Even children suffer from insomnia every once in a while. The world often seems like a big, scary place to someone so small. Stress at home, lack of adequate exercise or mental stimulation during the day and fear of the dark are common underlying causes of insomnia. You may remember experiencing some of these things as a child as well. Draw on your personal experience to get the bottom of sleeplessness, and follow these tips to help them get to bed:

  1. Get a routine and stick to it.
    Dinner, bedtime and wake up need to be consistent. An established routine makes it easier to fall asleep.
  2. Turn off the devices.
    Countless studies have established that blue light devices, such as tablets, stimulate the brain and make it hard to fall asleep. If there’s a TV in the room, you can bet they will have trouble falling asleep. Establish a consistent time to turn off all household technology, including the TV. Take them to the library and let them pick out a few books to read before bed.
  3. Don’t send them to bed until they’re tired.
    This one is tricky. Sleep scientists say that you shouldn’t go to your bed until you are ready to sleep. However, we all know kids sometimes need to go to a quiet room to unwind. But waiting until their good and tired is still a habit worth instilling at a young age.
  4. Make sure they’re comfortable.
    Sleep studies suggest that keeping the bedroom between 60 and 67 degrees Fahrenheit aids sleep. You also want to make sure their clothes are loose, they have water nearby and have used the bathroom recently. If they’re afraid of the dark, give them a flashlight, nightlight or a dim lamp. If they fear something else, get creative.
  5. Talk to them.
    Nightmares are the result of stress. If your child is waking up from bad dreams, you should ask them to describe it to you. If you still can’t determine what’s bothering them, ask about school or other environments they’re in when you are not around.
  6. Be firm but not too firm.
    Bedtime rules need to be set in place and enforced. However, if your child has a real fear of their bedroom, sending them back isn’t always the best option. First, walk them back to their room and stay until they fall asleep again.

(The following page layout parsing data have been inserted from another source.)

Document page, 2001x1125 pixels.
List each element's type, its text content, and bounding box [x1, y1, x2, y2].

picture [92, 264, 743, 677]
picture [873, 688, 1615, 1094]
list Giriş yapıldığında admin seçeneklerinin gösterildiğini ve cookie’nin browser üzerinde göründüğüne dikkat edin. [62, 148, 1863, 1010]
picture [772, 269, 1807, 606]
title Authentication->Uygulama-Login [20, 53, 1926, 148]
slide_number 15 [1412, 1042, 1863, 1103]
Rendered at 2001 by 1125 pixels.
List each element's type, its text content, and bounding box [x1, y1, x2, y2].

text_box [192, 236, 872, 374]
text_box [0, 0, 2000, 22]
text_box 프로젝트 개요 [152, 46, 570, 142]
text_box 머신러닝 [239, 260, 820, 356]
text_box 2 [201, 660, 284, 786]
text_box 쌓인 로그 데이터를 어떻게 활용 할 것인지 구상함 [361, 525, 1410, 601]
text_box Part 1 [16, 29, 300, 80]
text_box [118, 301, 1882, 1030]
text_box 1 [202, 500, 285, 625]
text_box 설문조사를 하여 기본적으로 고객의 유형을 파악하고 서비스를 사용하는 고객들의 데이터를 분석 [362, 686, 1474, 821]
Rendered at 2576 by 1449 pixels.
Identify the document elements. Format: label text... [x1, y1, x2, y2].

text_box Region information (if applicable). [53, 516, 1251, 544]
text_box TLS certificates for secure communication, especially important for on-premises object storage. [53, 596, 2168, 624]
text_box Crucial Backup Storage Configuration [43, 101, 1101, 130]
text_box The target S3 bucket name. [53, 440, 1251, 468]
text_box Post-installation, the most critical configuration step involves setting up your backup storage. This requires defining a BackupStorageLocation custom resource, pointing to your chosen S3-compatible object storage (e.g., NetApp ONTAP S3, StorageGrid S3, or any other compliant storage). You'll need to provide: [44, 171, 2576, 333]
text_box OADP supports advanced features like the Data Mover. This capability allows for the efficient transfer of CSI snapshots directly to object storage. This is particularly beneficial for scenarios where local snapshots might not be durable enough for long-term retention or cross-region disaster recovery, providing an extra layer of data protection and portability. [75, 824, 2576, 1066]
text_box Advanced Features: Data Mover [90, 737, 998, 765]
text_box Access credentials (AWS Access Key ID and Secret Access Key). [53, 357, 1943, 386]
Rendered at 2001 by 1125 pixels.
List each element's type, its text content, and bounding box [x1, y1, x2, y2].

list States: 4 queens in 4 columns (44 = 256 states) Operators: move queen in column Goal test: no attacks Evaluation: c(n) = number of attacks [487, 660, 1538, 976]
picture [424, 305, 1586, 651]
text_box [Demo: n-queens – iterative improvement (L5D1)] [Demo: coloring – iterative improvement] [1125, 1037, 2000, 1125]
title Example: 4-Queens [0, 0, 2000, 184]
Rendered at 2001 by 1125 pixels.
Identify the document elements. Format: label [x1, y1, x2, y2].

  7. No exercise, caffeine or large meals at night.
    This is a great opportunity to teach healthy, life-long habits. Sugary sodas, evening exercise and overeating at dinner, make it hard for anyone to sleep. Don’t force them to eat a massive plate of food to prove a point about waste. Keep healthy drinks in the house, and make sure they get exercise during the school day.
  8. Introduce white noise.
    Surprisingly, silence puts many wannabe sleepers on edge. The quiet actually makes external sounds more prominent. If you have a creaky house, introduce a fan to your child’s room to drown out disturbances. You can also try audiobooks, white noise tracks, guided meditation or something similar.